----- DATA TO USE -----

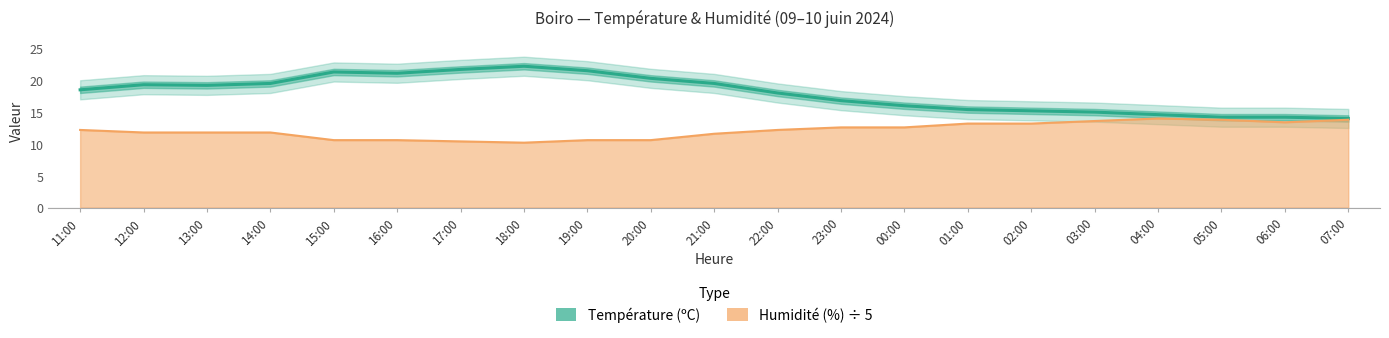

True or false: the data shows 19.5 at 05:00.

False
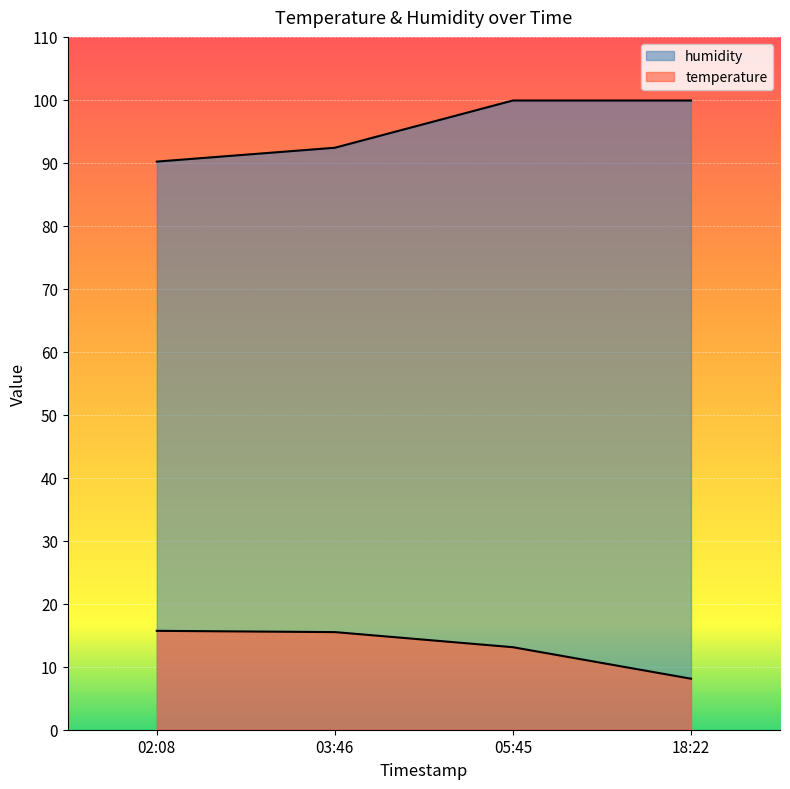

What is the difference between the temperature values at 02:08 and 05:45?

2.6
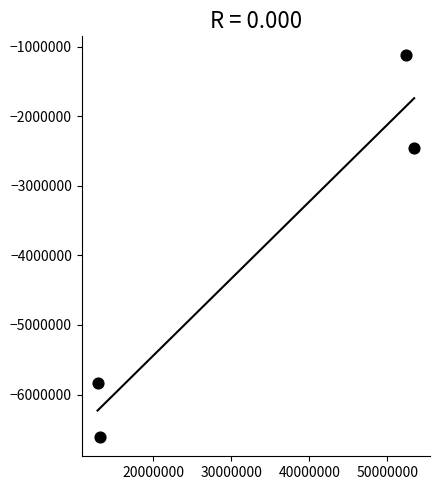

What is the average Y value?

-4007711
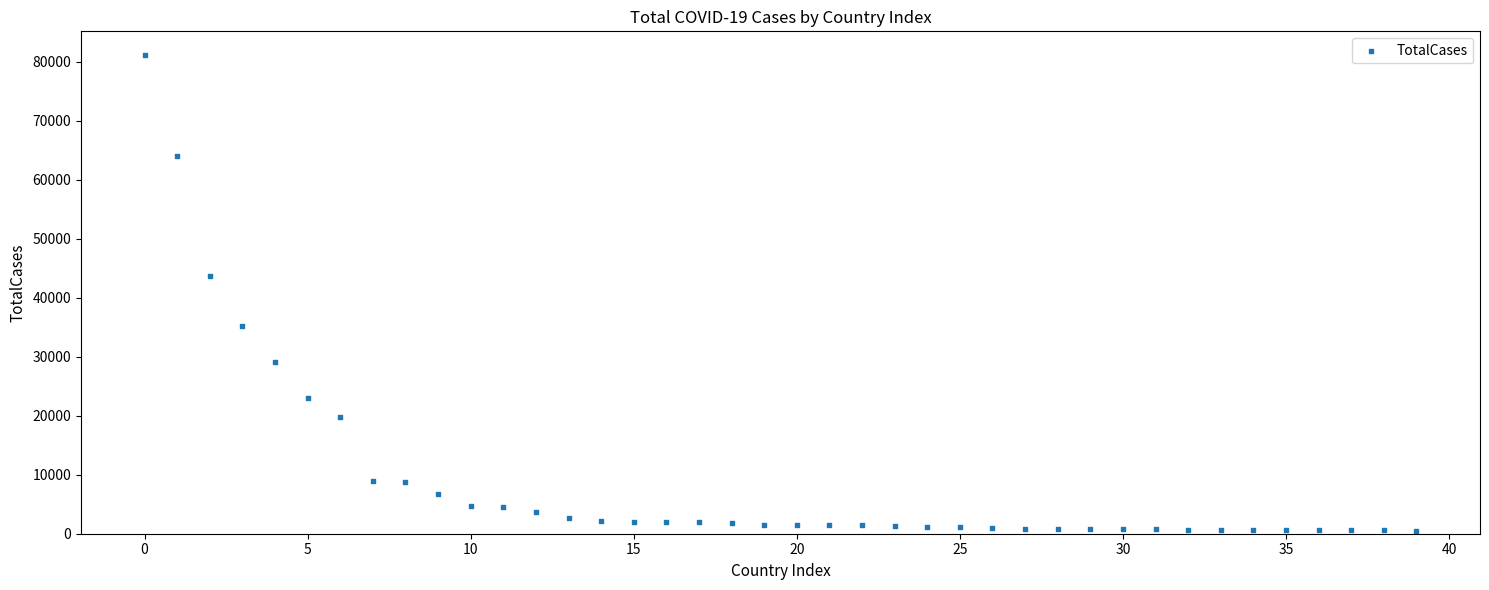

What is the range of Y values (max minus min)?

80584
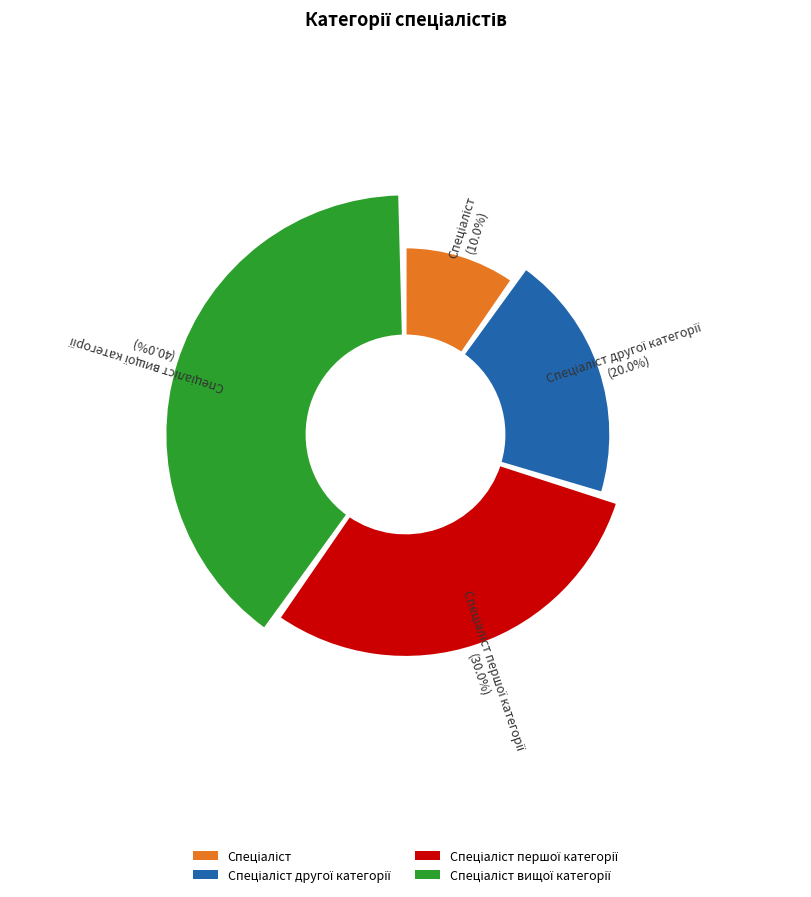

How many slices are in this pie chart?

4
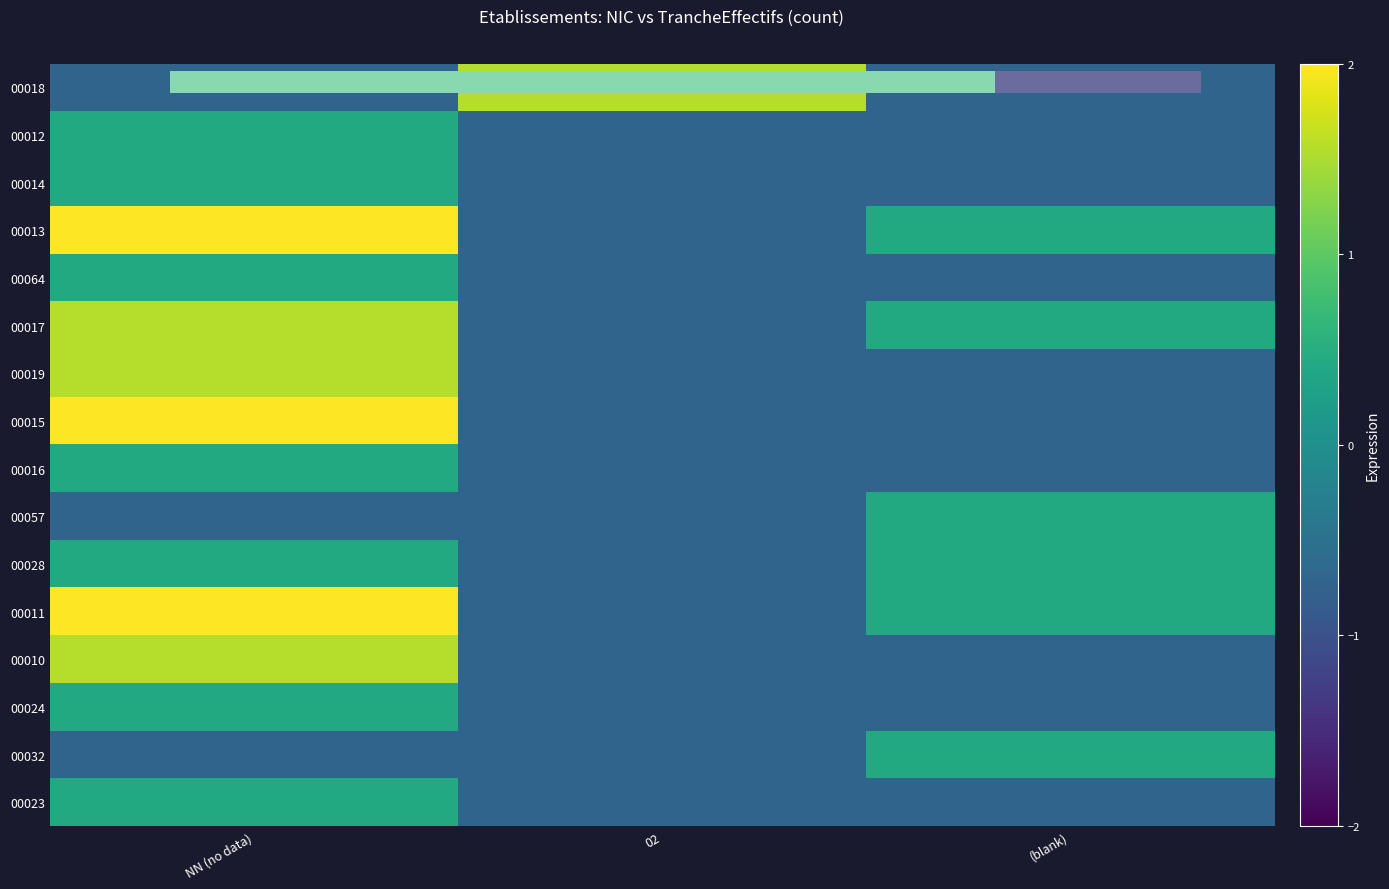

What is the greatest value displayed?

2.0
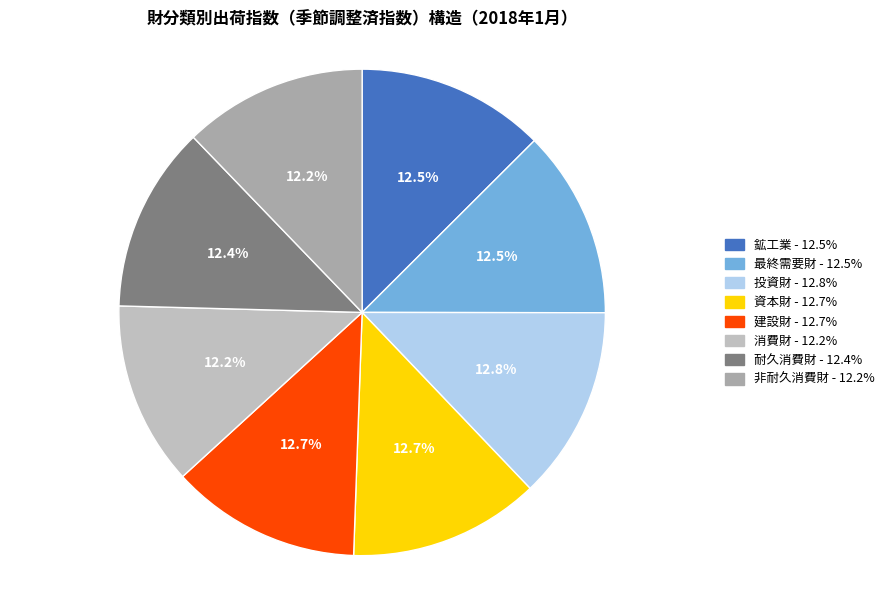

Is it true that 投資財 is 3% of the pie?

False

-----

List each line above that contains the word "values".

What is the difference between the temperature values at 02:08 and 05:45?
What is the range of Y values (max minus min)?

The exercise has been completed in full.